◆ **Exercise requirements**
Which lines of the entries contain the string "control"? Copy each of them.

____

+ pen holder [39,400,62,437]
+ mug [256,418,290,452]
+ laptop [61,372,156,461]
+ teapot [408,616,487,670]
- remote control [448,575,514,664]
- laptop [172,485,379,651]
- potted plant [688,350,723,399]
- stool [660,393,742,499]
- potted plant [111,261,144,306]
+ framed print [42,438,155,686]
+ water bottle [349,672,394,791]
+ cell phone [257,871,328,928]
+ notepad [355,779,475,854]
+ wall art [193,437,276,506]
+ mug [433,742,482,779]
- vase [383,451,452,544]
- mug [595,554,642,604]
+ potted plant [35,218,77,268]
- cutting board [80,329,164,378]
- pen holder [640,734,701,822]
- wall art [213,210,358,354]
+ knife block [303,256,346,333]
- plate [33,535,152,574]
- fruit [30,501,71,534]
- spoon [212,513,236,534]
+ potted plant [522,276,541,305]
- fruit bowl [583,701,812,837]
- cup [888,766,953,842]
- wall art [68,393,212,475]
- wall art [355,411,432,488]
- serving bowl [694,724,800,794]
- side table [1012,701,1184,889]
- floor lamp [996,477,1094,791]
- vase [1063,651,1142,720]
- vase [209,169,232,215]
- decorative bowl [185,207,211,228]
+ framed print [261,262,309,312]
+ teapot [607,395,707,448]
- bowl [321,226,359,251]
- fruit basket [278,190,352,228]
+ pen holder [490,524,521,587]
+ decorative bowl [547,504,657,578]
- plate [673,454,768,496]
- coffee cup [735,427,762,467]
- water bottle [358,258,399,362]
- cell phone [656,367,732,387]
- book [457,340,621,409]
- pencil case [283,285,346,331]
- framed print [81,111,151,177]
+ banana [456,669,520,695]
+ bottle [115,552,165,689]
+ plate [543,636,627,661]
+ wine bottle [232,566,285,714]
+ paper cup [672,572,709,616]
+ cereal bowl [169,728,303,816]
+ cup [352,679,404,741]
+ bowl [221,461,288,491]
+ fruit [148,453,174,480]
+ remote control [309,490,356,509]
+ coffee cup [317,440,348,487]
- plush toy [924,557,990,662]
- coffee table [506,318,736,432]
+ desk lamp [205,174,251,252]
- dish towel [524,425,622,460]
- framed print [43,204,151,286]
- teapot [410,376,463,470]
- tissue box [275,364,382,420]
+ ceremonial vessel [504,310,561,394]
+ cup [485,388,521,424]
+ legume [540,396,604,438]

____

◆ **Task response**
- remote control [448,575,514,664]
+ remote control [309,490,356,509]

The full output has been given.